而当今,高科技战争与历来的战争相比,已经出现了巨大变化。梁锷在给研究生上课时,曾信口胡诌了一段顺口溜来形容现代战争:
战争的方式就像求婚:
全凭分析猜想和蒙骗;
战争的进程就像蜜月:
要以分分秒秒来计算;
战争的技术就像买房:
靠一点老底,更多是东凑西搬;
战争的胜负就像离婚:
不相信眼泪,它只相信金钱。
虽有当代“贫嘴”之嫌,但也算抓住了些主要特征。
现代战争中就卫勤保障而言,体能重要,智能更重要;解决问题的功夫重要,发现和判断问题的功夫更重要。可以说,无论教学怎样成功,想把一路军马的整套卫生保障系统,建成军医大学的水平是永远不可能的,那么假设在一场低强度、高技术、多兵种、大纵深的局部突发战争中,交由一所训练有素的军医大学负责担纲卫生保障系统中的一系列任务,效果很可能会超过不同部队卫勤单位的行政组合。

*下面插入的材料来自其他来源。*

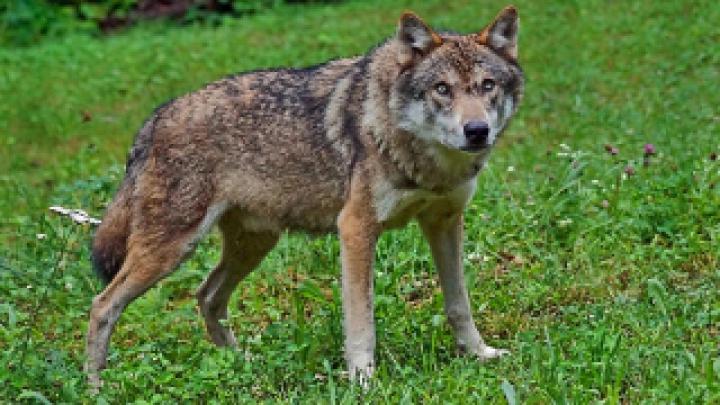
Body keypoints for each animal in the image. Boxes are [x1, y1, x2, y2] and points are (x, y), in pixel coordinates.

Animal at [86, 5, 524, 388]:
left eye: (487, 86)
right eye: (442, 89)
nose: (477, 131)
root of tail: (155, 118)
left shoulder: (444, 223)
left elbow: (459, 304)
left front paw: (479, 354)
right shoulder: (356, 229)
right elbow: (361, 322)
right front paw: (363, 382)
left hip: (253, 245)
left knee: (207, 296)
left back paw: (241, 364)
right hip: (171, 251)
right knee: (102, 305)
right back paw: (95, 388)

目前,国内著名大学纷纷向研究型或教学科研型大学发展,一些部队的技术性院校也加紧效尤。在傅潮声看来,这并不是或并不完全是负有特殊使命的军队院校的发展方向,这些院校——至少是军医大学,应该向备战或作战型大学转变,部队学习化、院校战斗化。傅潮声竭力主张建立学校的卫勤快速反应分队,从建立、运行机制、训练内容、训练方法等方方面面抓起,许多训练项目他跟队参加,在这样一个国际性展示机会中,他一定要把这个“观念”突显出来。
大部分的准备工作傅潮声还是基本满意的。
学校画册开始只有英文版,傅潮声一个建议,科研部马上加印了200套俄文版的。为了给欢迎晚宴增添气氛,政治部还专门组织了几个小节目,如手风琴伴奏的前苏联卫国战争歌曲、请市杂技团来表演在国际上获奖的少儿杂技等。

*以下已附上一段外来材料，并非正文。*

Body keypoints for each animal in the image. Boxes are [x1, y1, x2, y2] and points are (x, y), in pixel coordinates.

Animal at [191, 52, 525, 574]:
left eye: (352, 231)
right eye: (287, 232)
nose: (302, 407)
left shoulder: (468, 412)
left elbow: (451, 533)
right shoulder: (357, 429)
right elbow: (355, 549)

让市里解决的各项工作也比较顺利,市公安局破例将会议列为三级警卫任务,将为会议车队开道的奔驰警车也来校提前熟悉了道路,并制订了警卫方案。
不如人意的地方也有一些。
譬如学术报告主会场周围原来有一片破旧平房,是学员超市、小吃部、理发店之类。大家觉得既然是国际会议,要体现国家形象,那一片太有碍观瞻。傅潮声叫来校务部长一商量,部长当即表示三天之后将那些店铺搬到新建的学员公寓去,在那里全铺上绿色的草坪。然而一周过去了,没见什么动静。再问校务部长时,却支支吾吾说学员公寓那边去看了,房子很紧张,有些困难,正在和学员旅协商;那些开铺面的都是些关系户,觉得学员公寓那边效益不高,搬过去上缴学校的利润肯定完不成,又通过方方面面的领导打招呼不愿搬,也在协调当中,并答应会尽快办好。
傅潮声没说什么,心里明白肯定是林副校长那里不大赞成。又过几天,总算见到有工人去帮助搬家了。
傅潮声想,能够从以前开不开这个会的意见都不统一,到现在全面行动和支持,已实属不易了。不过都是表面现象,他知道从领导到专家们,仍有不少人说不定正等着看笑话呢。上次专家座谈会的“老总”们就有好几位反对举办这个活动,好在傅潮声为避免争吵成一个死结,没在这个问题上辩驳开去。